Sure enough, I couldn't help but be drawn next to her beautiful jewelry, beginning with the gold and no doubt heavy necklace, moving down the lace trimmings to her equally sumptuous gold bracelet then to the layers of draped pearls hanging delicately off her just offhand enough wrist. Finishing with her ring, which glistens above the sheen layers of her multi-layer garment, I was left overwhelmed and voyerous as I ultimately considered the tragedy of portraits that is to represent confidence but be criticized perpetually depending on people's values of...value. My values of life do not align with those of the princess, understandably and uncompromisingly so, and so while I can lend her my admiration and appreciation, both are likely to be at best temporary and at worst tempestuous. And actually, maybe it would be more accurate to say that the admiration and appreciation go towards the artist.

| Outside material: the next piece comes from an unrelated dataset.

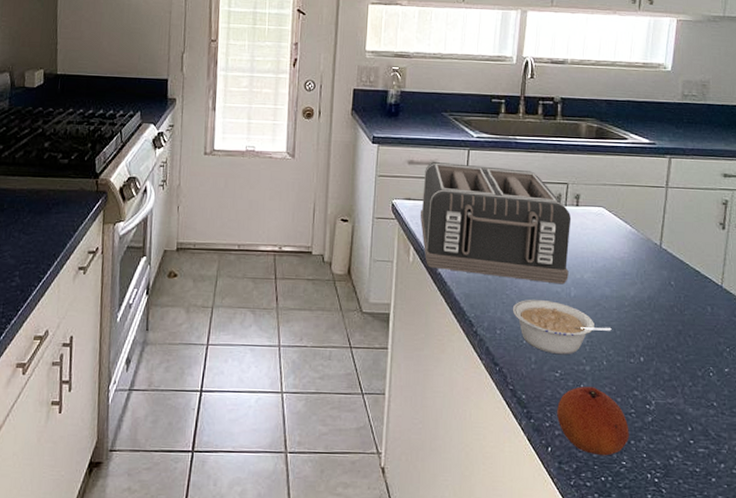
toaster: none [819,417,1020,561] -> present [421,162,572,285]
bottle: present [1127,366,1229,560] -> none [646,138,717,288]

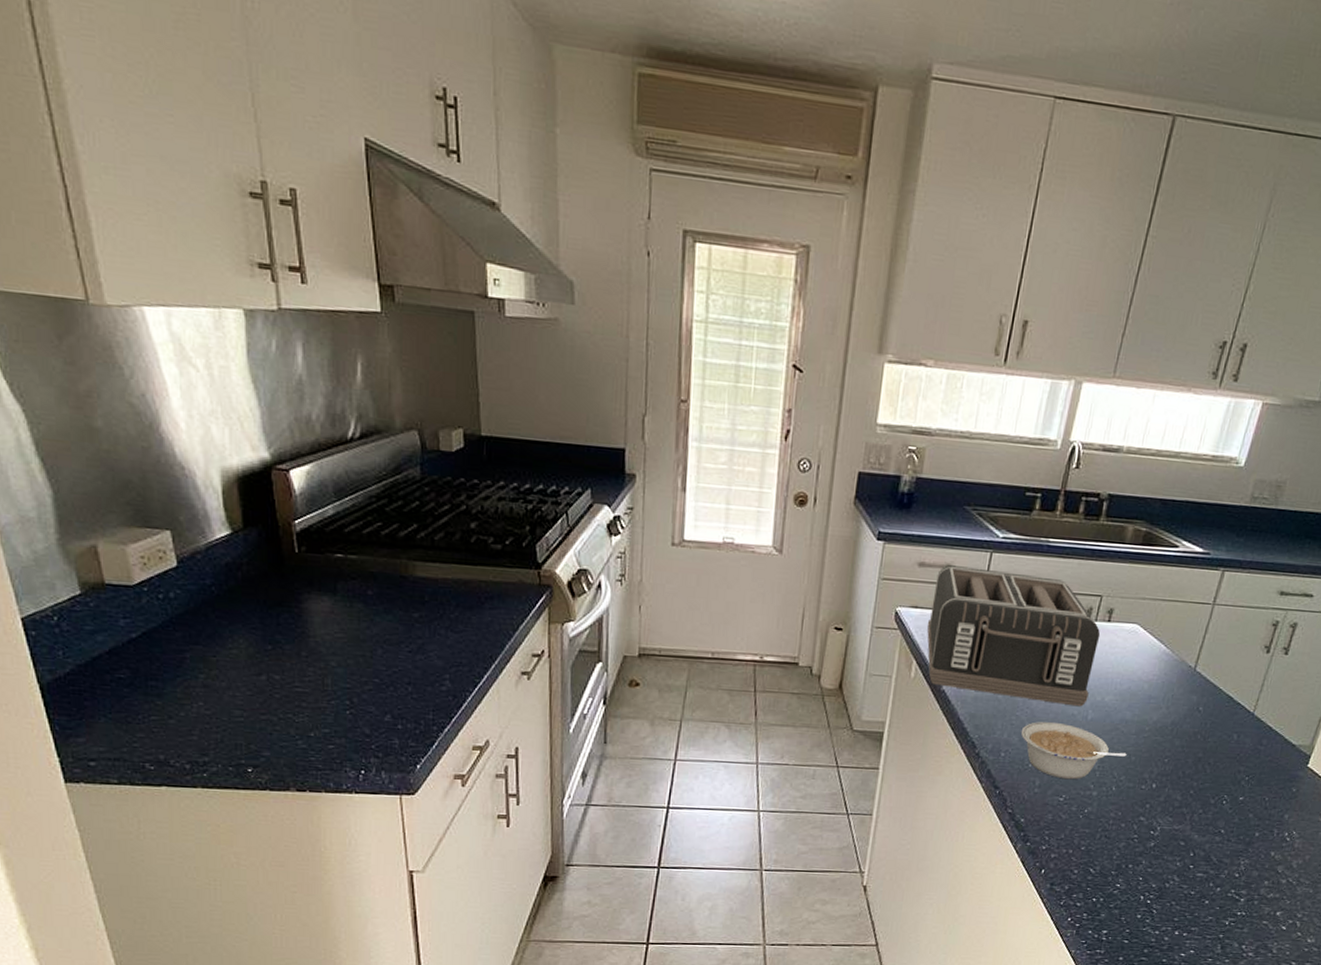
fruit: present [557,386,629,456] -> none [1055,811,1129,879]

Maybe portraits are not meant to be taken so seriously, and maybe they are just remnants of ego left behind as the result of a very human desire to be remembered and to remain. After all, we would not blame our loved ones for wanting one, and maybe even gift them such an object. But at the same time, our loved ones are simply people in paintings to the millions and billions of other viewers around the world-- and so we are left with the feeling that portraits are all at once the ultimate "ego" of mankind and the ultimate meaningless manifestation of our futile efforts to fight time and resist the inevitability of forgotten history.